Long-term alkalinity trends in the Baltic Sea - implications for CO2-induced acidification

The call of the Marine Strategy Framework Directive for measurements that allow tracing the impact of ocean acidification was one of the motivations for BONUS PINBAL. In order to better understand the magnitude of this problem, all available data on alkalinity were compiled and investigated within BONUS PINBAL. For the last 20 years, trend analysis unambiguously show an increase of alkalinity and thus buffer capacity of Baltic Sea surface waters, most pronounced in the northern and central basins.

Figure 1: Temporal development of alkalinty in the surface water of the central Baltic Sea, shown as deviation from the long-term mean. High data quality allow for the clear detection of a positive trend since the mid 1990s.
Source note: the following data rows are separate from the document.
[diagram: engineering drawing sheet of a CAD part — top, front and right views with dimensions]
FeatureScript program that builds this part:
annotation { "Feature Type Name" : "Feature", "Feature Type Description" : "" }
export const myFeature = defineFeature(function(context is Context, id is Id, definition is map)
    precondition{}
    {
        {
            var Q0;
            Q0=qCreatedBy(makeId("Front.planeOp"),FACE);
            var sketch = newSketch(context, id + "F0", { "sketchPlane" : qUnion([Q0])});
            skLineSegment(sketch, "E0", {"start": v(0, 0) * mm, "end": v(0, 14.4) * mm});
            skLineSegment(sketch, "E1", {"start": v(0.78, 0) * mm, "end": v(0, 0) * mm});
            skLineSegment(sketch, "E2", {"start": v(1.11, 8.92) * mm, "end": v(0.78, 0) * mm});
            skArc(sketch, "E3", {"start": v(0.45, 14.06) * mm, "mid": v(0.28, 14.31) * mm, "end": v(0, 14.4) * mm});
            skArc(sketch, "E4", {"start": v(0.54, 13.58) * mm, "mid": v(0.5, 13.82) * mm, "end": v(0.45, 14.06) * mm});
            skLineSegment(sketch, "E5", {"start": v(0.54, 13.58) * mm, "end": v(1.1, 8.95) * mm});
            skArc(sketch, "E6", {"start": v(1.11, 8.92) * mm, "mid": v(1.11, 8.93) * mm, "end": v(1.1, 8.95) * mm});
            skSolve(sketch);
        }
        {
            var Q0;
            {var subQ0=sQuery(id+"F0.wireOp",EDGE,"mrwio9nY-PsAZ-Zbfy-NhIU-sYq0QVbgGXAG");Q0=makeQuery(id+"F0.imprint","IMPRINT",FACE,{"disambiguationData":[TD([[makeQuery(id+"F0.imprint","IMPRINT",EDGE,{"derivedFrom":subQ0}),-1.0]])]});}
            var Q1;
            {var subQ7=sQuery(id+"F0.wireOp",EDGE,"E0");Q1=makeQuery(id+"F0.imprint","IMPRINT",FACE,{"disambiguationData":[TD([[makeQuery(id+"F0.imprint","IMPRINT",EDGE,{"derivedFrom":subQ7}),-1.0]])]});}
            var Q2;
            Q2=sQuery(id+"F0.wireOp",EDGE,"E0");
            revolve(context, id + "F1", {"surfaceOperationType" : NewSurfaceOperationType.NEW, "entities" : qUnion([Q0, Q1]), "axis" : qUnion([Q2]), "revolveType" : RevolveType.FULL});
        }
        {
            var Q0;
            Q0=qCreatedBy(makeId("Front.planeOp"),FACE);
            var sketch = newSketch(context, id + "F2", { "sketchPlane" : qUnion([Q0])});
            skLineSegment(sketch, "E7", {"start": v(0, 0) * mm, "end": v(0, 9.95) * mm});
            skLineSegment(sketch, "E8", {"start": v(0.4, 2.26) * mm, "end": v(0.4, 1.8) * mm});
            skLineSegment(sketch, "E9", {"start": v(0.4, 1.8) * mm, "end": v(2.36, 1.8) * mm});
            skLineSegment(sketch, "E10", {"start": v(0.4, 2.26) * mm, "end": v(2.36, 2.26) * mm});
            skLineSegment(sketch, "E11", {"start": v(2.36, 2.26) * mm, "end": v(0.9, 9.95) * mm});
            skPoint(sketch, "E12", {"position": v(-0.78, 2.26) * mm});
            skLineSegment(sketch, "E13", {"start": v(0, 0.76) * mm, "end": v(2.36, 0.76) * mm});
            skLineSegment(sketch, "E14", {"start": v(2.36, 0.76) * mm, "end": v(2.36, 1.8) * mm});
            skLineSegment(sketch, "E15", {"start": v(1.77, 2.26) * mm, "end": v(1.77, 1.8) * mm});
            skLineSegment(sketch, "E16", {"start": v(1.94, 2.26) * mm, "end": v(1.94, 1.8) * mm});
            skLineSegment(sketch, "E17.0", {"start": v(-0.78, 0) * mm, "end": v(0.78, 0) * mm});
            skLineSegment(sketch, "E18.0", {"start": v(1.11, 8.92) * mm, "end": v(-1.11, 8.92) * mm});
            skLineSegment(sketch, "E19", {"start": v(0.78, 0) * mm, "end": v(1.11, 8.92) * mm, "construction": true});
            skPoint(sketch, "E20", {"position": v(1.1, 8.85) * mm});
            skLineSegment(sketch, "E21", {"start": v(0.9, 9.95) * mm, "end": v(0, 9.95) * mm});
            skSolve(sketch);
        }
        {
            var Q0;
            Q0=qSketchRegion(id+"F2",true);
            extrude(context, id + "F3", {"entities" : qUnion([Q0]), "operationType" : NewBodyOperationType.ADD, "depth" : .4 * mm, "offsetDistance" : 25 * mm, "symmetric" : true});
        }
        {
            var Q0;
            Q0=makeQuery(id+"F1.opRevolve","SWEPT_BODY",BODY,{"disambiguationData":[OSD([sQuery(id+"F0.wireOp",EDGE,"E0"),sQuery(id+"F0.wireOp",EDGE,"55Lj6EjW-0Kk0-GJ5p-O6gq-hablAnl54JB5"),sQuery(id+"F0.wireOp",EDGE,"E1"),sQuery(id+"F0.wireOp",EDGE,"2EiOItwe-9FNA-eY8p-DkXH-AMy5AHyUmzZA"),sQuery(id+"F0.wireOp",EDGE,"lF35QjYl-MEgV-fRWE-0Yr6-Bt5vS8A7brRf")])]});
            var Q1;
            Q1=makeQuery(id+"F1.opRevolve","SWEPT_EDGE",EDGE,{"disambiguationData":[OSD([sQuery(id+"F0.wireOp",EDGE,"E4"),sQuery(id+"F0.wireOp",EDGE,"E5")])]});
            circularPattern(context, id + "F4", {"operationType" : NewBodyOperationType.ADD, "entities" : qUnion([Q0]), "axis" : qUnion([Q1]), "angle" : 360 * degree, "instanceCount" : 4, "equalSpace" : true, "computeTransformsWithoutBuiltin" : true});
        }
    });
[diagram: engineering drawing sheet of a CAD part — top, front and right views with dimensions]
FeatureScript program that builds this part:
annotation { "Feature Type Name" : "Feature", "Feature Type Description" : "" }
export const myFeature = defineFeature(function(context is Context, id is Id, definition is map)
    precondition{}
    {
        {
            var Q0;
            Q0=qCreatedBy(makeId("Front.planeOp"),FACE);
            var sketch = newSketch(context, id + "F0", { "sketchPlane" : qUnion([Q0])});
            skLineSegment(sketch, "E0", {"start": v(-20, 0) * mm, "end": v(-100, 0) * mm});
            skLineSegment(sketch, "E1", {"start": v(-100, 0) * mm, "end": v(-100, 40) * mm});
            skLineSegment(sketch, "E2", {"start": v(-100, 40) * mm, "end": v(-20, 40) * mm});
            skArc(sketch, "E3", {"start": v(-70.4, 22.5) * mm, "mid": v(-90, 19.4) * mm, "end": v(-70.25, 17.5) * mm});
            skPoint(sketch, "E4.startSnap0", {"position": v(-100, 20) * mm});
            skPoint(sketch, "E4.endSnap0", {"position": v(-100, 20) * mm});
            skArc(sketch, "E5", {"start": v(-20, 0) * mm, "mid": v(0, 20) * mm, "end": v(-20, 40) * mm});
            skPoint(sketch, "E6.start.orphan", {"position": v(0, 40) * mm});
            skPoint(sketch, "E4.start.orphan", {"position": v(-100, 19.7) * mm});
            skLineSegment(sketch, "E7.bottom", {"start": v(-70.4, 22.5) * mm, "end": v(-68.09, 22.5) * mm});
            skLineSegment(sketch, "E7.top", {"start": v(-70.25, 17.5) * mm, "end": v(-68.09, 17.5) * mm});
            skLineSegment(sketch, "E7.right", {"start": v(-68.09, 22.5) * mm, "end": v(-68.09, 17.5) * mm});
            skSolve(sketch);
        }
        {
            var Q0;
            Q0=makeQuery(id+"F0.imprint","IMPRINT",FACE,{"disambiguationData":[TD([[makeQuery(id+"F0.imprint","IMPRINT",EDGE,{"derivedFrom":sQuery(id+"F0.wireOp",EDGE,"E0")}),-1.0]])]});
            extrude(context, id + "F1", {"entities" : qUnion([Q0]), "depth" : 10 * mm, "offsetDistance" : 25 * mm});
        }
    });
This trend considerably counterbalanced the potential for coastal acidification, caused by the uptake of anthropogenic CO2 from the atmosphere. It furthermore increases the uptake capacity for CO2 of the Baltic Sea and helps to stabilize the saturation state of calcium carbonate (Fig. 2). The results of this analysis and its implications for CO2-induced acidification in the Baltic Sea were published in a peer-reviewed journal by Müller et al. (2016).

Figure 2: Theoretical relative change of dissolved inorganic carbon DIC, proton concentration [H+] and calcium carbonate saturation ΩCaCO3 in the central Baltic Sea since 1995. Calculations are based on the known increase of atmospheric CO2 partial pressure and were performed with and without consideration of the observed change of alkalinity.